Exercise directions | Your answer should be every line of the records that contains the word "only".

[Data records]
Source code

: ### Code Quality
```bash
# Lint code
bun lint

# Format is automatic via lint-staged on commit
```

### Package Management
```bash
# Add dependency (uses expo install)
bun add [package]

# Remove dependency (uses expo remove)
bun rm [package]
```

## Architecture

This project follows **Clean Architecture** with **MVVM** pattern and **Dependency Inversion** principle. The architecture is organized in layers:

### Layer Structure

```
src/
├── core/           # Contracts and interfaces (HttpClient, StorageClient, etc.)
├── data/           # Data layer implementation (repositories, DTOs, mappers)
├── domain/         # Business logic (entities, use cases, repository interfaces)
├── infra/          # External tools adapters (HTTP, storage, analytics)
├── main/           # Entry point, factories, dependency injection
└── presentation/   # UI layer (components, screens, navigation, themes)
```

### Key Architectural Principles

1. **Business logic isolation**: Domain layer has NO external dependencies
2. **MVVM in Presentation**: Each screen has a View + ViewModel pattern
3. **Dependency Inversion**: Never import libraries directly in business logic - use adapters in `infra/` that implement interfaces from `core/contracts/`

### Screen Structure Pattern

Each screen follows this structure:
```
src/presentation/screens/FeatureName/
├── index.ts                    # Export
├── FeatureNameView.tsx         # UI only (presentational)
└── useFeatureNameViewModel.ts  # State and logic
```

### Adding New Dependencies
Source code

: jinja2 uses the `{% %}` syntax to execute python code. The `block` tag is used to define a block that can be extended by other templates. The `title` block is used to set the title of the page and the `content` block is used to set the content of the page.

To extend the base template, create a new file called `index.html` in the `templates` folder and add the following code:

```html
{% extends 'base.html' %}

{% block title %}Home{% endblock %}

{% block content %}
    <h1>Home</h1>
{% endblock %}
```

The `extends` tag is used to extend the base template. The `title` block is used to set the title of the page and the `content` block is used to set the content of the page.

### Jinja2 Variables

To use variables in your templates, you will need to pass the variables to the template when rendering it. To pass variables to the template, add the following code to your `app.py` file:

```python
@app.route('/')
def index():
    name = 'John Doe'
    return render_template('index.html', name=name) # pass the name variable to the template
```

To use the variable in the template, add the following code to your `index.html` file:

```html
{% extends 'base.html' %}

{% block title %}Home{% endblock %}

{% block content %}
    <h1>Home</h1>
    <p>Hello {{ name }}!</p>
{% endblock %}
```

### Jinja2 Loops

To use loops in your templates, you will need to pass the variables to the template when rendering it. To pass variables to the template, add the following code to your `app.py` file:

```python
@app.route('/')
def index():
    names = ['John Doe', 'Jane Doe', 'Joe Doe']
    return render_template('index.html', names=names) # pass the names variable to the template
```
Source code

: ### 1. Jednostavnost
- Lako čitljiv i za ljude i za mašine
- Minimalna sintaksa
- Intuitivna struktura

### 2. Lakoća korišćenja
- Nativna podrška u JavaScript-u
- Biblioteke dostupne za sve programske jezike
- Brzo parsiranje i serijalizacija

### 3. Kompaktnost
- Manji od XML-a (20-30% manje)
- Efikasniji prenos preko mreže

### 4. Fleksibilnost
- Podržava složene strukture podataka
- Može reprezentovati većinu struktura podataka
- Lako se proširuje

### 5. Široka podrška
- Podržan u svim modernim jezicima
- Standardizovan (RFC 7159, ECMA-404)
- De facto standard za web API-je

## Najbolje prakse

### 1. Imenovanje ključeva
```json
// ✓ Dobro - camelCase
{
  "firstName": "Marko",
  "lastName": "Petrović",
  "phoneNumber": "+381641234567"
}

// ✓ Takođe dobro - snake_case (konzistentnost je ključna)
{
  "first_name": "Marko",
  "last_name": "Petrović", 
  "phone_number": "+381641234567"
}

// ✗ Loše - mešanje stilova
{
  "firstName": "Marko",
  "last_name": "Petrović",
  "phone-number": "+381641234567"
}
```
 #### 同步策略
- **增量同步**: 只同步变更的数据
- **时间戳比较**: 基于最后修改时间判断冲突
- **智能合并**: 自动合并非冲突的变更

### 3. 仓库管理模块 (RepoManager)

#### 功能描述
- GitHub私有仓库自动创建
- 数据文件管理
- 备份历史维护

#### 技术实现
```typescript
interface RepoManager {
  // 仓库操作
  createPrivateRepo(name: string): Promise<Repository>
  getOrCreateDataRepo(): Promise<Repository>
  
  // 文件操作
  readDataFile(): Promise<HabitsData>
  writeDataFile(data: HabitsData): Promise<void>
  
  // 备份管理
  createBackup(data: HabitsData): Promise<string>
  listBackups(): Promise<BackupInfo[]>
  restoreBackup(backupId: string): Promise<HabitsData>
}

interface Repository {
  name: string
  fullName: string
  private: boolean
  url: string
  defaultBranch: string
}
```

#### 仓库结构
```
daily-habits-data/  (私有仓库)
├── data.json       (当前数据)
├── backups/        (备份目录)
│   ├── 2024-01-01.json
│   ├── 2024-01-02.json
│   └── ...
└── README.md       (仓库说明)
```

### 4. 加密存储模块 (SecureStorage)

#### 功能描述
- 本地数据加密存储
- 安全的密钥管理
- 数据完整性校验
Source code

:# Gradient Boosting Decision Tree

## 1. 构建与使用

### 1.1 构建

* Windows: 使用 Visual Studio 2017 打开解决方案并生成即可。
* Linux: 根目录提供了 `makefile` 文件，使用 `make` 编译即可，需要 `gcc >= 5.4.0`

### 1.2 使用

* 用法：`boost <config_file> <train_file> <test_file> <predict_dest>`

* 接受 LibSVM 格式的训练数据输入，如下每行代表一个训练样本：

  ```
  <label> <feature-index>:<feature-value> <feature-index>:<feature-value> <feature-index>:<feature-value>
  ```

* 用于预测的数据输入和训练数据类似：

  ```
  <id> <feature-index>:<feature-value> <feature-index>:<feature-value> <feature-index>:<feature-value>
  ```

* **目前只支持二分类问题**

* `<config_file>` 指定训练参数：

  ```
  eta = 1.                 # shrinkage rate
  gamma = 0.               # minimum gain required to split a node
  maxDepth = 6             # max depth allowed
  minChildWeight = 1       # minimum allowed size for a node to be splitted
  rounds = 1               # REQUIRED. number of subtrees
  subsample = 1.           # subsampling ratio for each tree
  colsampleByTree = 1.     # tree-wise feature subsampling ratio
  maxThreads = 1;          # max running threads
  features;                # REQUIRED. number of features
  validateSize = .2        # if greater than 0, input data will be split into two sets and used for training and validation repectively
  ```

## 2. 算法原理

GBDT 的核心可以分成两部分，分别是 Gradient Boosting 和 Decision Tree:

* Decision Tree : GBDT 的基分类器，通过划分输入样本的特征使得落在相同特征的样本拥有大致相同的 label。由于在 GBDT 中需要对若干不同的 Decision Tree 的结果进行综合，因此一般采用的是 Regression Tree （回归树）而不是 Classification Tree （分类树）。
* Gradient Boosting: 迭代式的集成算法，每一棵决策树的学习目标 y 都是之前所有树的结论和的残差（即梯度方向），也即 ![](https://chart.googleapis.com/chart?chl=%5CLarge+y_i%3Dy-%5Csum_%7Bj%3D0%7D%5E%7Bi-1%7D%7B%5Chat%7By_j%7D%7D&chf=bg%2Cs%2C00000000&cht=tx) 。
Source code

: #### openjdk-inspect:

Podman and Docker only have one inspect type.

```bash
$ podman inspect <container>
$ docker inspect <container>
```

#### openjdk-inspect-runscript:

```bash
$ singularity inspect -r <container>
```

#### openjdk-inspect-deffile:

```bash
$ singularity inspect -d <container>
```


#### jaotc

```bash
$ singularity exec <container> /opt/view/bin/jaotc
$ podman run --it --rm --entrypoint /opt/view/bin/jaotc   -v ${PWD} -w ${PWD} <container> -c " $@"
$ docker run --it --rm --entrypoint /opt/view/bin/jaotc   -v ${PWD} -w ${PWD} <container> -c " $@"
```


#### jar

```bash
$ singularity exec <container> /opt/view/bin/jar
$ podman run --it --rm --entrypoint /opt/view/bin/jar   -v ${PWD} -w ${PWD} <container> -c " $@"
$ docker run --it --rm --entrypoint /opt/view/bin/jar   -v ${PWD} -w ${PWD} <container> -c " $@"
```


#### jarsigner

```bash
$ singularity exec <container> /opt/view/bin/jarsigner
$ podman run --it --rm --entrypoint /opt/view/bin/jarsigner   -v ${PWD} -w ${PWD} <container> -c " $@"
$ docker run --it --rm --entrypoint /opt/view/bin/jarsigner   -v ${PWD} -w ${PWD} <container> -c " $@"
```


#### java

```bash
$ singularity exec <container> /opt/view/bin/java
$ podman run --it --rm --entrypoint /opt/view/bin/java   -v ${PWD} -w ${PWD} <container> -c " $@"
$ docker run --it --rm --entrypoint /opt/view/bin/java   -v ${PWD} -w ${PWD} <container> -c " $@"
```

Result of this task |
├── FeatureNameView.tsx         # UI only (presentational)
Podman and Docker only have one inspect type.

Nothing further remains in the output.